OS X has voice output buit-in, usable from the shell by way of the say command. You can use several voices in English or download more for other languages.

Usage

You must build the system on mgl/sage as described previously.
Check that you have at least one voice for your prefered languages: Go to System Preferences > Speech and click on System Voice
See that you have the right ones. If not, click Customize on the pop-up
Select the ones for you and click Ok. When downloading terminates, you may run the tool.
You can call gfsage in 3 different ways, but for voiced output you must use the one with OPTIONS:

     gfsage Use english
     gfsage LANGUAGE Use this language   
     gfsage [OPTIONS] where OPTIONS are:
     -h --help print this page
     -i INPUT --input-lang=INPUT Make queries in LANGUAGE
     -o OUTPUT --output-lang=OUTPUT Give answers in LANGUAGE
     -v[VOICE] --voice[=VOICE] use voice output. To list voices use ? as VOICE.
     -F --with-feedback Restate the query when answering.
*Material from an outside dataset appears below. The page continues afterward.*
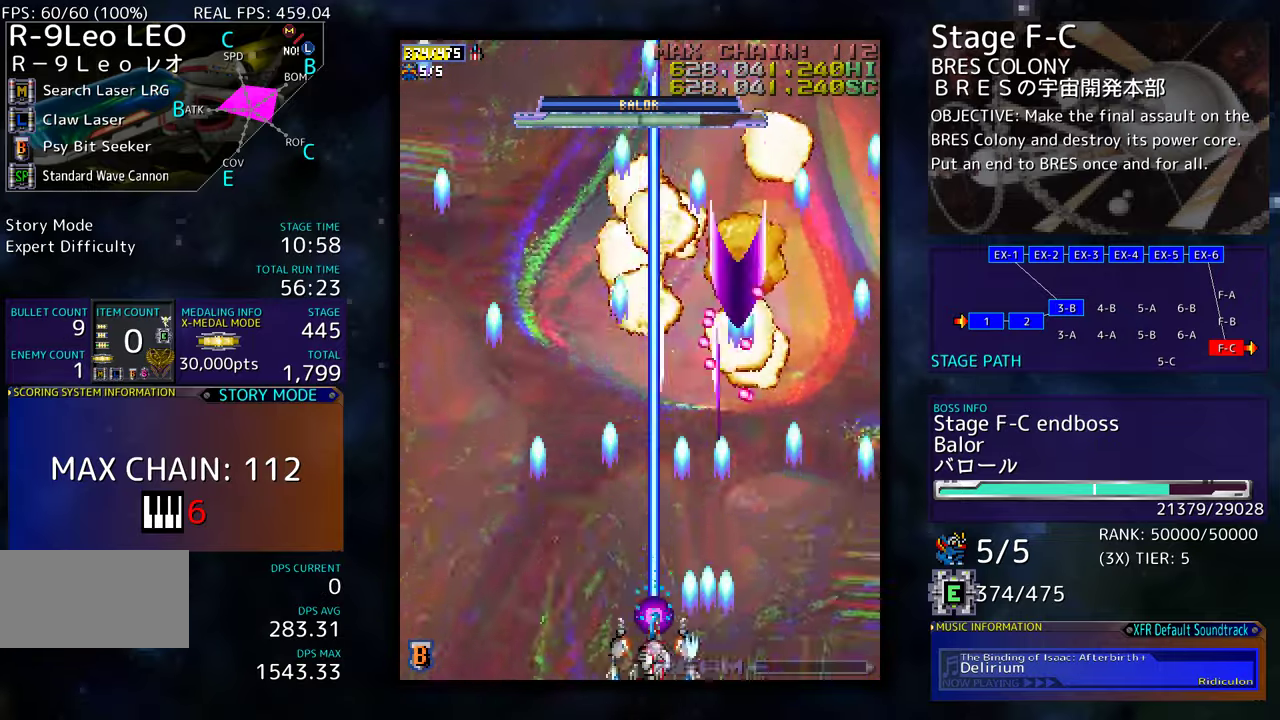
{"buttons": [], "events": [[383, "DPAD_LEFT", "up"]]}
The options relevant here are -v and -F. Use the first to select voice output. With no argument it will pick the first available voice for the OUTPUT voice selected:

./gfsage -i english -v
Voiced by Agnes

... It will use Agnes as English voice. Notice that if you do not give a -o option, the OUTPUT language is assume to be the same as the INPUT language.
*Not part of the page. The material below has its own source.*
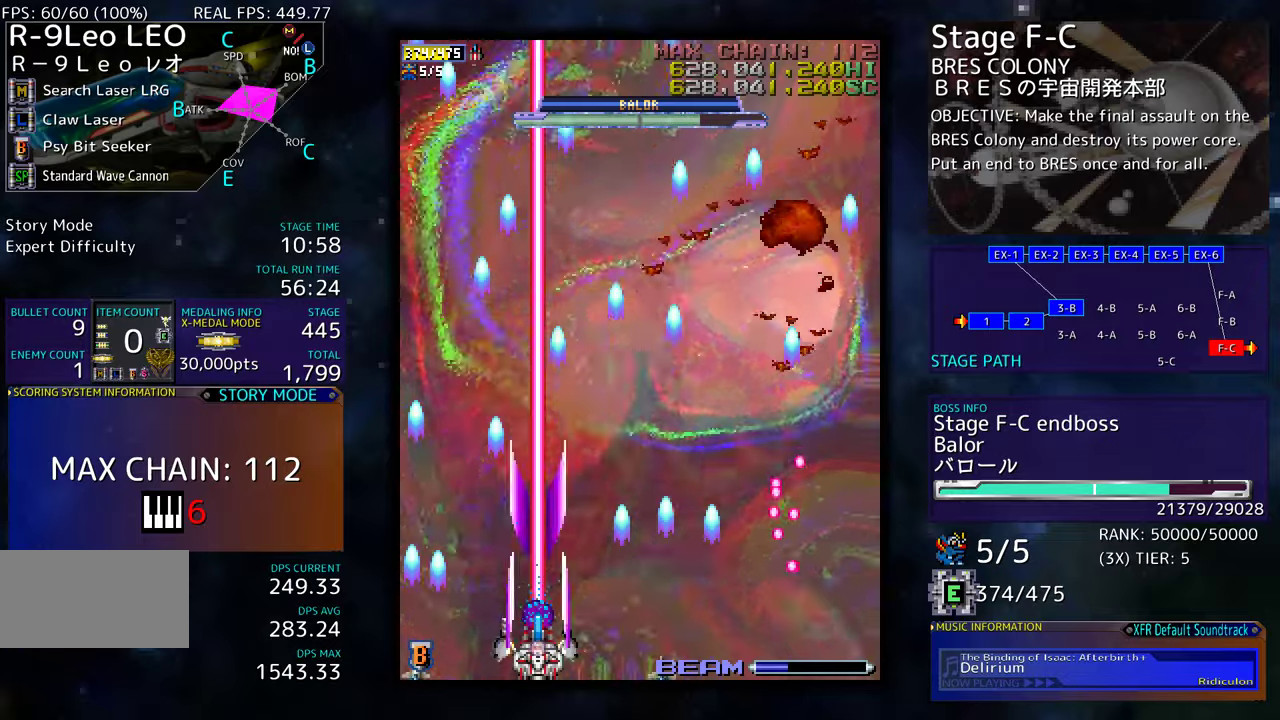
{"buttons": [], "events": []}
To list the available voices use:

./gfsage -i english -v?
Agnes, Albert, Alex, Bahh, Bells, Boing, Bruce, Bubbles, Cellos, Daniel, Deranged, Fred, Hysterical, Junior, Kathy, Princess, Ralph, Trinoids, Vicki, Victoria, Whisper, Zarvox

It will list the English voices. To use a specific voice write:

./gfsage -i german -vYannick
Voiced by Yannick

The option -F is to make the system paraphrase your query on answering. First, get a simple answer:

./gfsage -i english
Login into localhost at port 9000
Session ID is df7ad7c769f2faac68b6bb9489bb97e2
waiting... EmptyBlock 3
sage&gt; compute the factorial of 5.
(4) 120
answer: it is 120 .

... and now the same with paraphrasing:

./gfsage -i english -F
Login into localhost at port 9000
Session ID is 88549994a28940fe0657eb9e506a5e84
waiting... EmptyBlock 3
sage&gt; compute the factorial of 5.
(4) 120
answer: the factorial of 5 is 120 .

So, to experience voice output in its full glory you have to use both -v and -F.

Experiences with Google voice

Following a suggestion from Aarne, I found some Google service for speech input, but the experiments are not encouraging:

I recorded Compute this into a mp4 file using QuickTime Player on the mac
Converted it to flac using:

sox compute.m4a compute.flac rate 16k
And get into the service by:

curl -H "Content-Type:audio/x-flac; rate=16000" "https://www.google.com/speech-api/v1/recognize?xjerr=1&client=chromium&lang=en-US" -F "myfile=@compute.flac

But got:

 `{"status":0,"id":"56bdb158dd66b25fc2e221364004e620-1","hypotheses":[{"utterance":"coffee lol","confidence":0.46219563}]}`

Other examples:

"I like pickles" ⇒ "I like turtles"
"The determinant of x" ⇒ "new york" (with confidence 0.88!)
"Compute this" ⇒ "coffee lol"

Of course I'm not a native English speaker, but I expected a better performance.